| WHAT IS NEEDED |
Among the lines of the data, copy those that hold "Tanpa".

| Source records |
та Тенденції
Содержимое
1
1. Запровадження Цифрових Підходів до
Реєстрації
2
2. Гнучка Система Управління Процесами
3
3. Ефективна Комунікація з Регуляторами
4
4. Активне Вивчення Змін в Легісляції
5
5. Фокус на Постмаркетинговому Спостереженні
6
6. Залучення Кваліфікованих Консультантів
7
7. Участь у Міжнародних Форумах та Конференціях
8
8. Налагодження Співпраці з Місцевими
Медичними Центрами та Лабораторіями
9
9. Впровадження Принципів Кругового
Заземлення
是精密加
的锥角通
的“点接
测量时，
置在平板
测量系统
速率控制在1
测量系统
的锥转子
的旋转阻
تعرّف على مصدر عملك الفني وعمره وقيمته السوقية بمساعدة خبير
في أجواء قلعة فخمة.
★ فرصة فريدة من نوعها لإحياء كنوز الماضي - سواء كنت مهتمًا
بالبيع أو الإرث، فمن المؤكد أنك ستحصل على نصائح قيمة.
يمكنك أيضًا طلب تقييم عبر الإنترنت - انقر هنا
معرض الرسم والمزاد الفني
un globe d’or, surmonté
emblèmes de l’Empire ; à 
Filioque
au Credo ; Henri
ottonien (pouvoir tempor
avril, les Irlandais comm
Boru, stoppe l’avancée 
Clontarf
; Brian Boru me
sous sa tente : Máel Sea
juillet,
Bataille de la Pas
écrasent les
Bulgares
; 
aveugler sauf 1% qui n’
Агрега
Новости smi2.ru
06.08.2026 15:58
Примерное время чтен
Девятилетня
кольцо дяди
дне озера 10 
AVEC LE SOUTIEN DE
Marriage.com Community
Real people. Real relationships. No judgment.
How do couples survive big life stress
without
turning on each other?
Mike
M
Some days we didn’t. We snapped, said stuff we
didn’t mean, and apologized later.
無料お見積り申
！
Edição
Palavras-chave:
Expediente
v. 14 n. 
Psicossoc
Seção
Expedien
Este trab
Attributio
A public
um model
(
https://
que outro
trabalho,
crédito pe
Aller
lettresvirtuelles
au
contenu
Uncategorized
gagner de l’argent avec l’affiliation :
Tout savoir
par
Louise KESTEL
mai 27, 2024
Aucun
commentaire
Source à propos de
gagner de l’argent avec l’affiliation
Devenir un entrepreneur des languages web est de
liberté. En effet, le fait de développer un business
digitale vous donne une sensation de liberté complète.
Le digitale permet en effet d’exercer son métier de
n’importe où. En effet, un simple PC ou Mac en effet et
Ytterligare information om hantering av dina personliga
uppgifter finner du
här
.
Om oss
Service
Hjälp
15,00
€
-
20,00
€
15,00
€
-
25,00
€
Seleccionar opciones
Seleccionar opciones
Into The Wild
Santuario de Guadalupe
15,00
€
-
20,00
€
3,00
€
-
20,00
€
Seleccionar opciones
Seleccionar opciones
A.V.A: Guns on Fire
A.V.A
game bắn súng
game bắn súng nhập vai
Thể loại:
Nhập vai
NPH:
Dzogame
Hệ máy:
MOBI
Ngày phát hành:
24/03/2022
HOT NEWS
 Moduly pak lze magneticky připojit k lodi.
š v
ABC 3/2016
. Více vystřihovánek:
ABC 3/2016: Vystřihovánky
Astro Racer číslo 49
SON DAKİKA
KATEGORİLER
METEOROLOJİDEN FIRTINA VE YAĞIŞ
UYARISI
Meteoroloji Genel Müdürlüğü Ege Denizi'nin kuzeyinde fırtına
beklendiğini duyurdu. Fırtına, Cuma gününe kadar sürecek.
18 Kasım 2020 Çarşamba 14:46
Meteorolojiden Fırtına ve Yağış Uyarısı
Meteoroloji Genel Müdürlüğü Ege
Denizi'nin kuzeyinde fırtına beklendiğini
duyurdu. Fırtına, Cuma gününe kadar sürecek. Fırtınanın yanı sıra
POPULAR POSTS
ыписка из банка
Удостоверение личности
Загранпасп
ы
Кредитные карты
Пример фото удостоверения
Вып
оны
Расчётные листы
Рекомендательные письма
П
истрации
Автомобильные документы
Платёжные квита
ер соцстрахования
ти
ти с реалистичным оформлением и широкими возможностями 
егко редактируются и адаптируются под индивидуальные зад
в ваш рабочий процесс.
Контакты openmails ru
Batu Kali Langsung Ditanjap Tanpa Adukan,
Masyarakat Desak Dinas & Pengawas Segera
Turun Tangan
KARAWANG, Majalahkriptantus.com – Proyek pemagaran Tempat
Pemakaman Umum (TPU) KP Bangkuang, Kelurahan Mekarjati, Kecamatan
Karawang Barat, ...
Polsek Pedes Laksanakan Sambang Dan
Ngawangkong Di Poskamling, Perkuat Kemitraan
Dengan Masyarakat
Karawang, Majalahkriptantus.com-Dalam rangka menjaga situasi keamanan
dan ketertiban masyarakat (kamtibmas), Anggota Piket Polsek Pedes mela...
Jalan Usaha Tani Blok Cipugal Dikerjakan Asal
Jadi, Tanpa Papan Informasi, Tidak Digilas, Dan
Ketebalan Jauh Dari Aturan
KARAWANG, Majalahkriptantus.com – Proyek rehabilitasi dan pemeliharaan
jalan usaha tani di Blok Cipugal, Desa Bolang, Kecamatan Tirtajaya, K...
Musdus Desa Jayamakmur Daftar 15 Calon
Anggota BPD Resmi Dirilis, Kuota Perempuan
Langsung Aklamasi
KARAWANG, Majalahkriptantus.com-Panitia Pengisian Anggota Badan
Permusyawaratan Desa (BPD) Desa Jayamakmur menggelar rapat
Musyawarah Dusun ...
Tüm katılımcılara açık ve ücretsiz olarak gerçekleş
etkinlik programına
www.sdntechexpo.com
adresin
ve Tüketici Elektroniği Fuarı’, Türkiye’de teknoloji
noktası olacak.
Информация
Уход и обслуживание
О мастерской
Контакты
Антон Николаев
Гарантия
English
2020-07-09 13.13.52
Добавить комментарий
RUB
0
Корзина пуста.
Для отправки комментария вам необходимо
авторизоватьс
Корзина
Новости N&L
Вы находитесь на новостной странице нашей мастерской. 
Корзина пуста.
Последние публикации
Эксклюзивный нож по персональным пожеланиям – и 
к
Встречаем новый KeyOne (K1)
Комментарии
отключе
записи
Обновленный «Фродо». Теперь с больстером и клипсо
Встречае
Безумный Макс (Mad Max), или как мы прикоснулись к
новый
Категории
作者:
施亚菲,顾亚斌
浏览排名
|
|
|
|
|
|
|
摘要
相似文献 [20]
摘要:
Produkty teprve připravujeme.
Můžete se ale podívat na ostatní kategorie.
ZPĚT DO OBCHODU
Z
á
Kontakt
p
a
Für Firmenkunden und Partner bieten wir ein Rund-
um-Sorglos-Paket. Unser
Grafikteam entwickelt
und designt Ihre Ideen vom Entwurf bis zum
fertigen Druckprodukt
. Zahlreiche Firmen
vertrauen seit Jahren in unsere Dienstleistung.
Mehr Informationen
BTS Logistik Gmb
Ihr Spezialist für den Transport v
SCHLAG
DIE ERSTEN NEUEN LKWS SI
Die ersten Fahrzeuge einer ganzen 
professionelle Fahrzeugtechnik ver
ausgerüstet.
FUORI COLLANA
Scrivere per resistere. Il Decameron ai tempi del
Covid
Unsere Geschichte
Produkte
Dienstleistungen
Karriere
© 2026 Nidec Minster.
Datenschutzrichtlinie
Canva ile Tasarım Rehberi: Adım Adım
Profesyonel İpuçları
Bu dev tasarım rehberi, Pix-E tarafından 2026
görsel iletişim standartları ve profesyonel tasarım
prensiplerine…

| RESPONSE BOX |
Batu Kali Langsung Ditanjap Tanpa Adukan,
Jadi, Tanpa Papan Informasi, Tidak Digilas, Dan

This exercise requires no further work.